+++ Extrait du document

Le Président : « Ce sont les derniers mots Monsieur Polat. »

Ali Polat continue :

« Moi je vais pas demander pardon à part ici au procès pour mon comportement, c’est de la vengeance ! »

Amar Ramdani visage dur, mâchoires serrées  :

 « Bon déjà Marie Dosé merci. Et aussi Me Akorri. Je devrais pas dire ça mais hey pourquoi vous l’avez pas laissé parler ? [il montre Ali Polat du doigt] pourquoi alors que c’est ses derniers mots….[il se tourne vers Ali Polat]  perpétuité mec pff c’est bon  » et il se rassoit, il pleure.

++++++
+++ Données

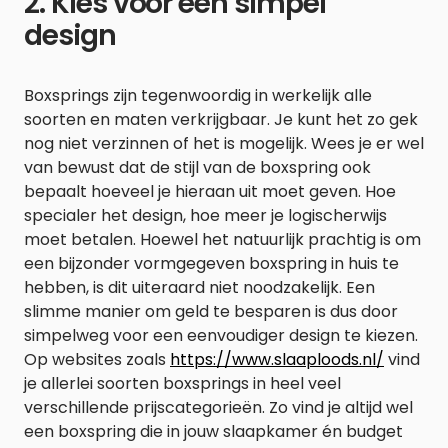
2. Kies voor een simpel
design
Boxsprings zijn tegenwoordig in werkelijk alle
soorten en maten verkrijgbaar. Je kunt het zo gek
nog niet verzinnen of het is mogelijk. Wees je er wel
van bewust dat de stijl van de boxspring ook
bepaalt hoeveel je hieraan uit moet geven. Hoe
specialer het design, hoe meer je logischerwijs
moet betalen. Hoewel het natuurlijk prachtig is om
een bijzonder vormgegeven boxspring in huis te
hebben, is dit uiteraard niet noodzakelijk. Een
slimme manier om geld te besparen is dus door
simpelweg voor een eenvoudiger design te kiezen.
Op websites zoals
https://www.slaaploods.nl/
vind
je allerlei soorten boxsprings in heel veel
verschillende prijscategorieën. Zo vind je altijd wel
een boxspring die in jouw slaapkamer én budget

++++++

▶ Consignes:
1) Répondez à ces questions sur l'extrait du procès :
(a) À qui le Président s'adresse-t-il en disant « Ce sont les derniers mots » ?
(b) Quelles deux personnes Amar Ramdani remercie-t-il ?
(c) Que fait Amar Ramdani une fois qu'il a fini de parler ?
2) Reproduisez le passage de l'extrait du procès qui commence par « Amar Ramdani visage » et se poursuit jusqu'à « rassoit, il pleure. ».
Les données ne sont pas nécessaires pour répondre.

▶ Réponses par point:
1)
(a) À Monsieur Polat, c'est-à-dire Ali Polat.
(b) Marie Dosé et Me Akorri.
(c) Il se rassoit et il pleure.

2)
Amar Ramdani visage dur, mâchoires serrées  :

 « Bon déjà Marie Dosé merci. Et aussi Me Akorri. Je devrais pas dire ça mais hey pourquoi vous l’avez pas laissé parler ? [il montre Ali Polat du doigt] pourquoi alors que c’est ses derniers mots….[il se tourne vers Ali Polat]  perpétuité mec pff c’est bon  » et il se rassoit, il pleure.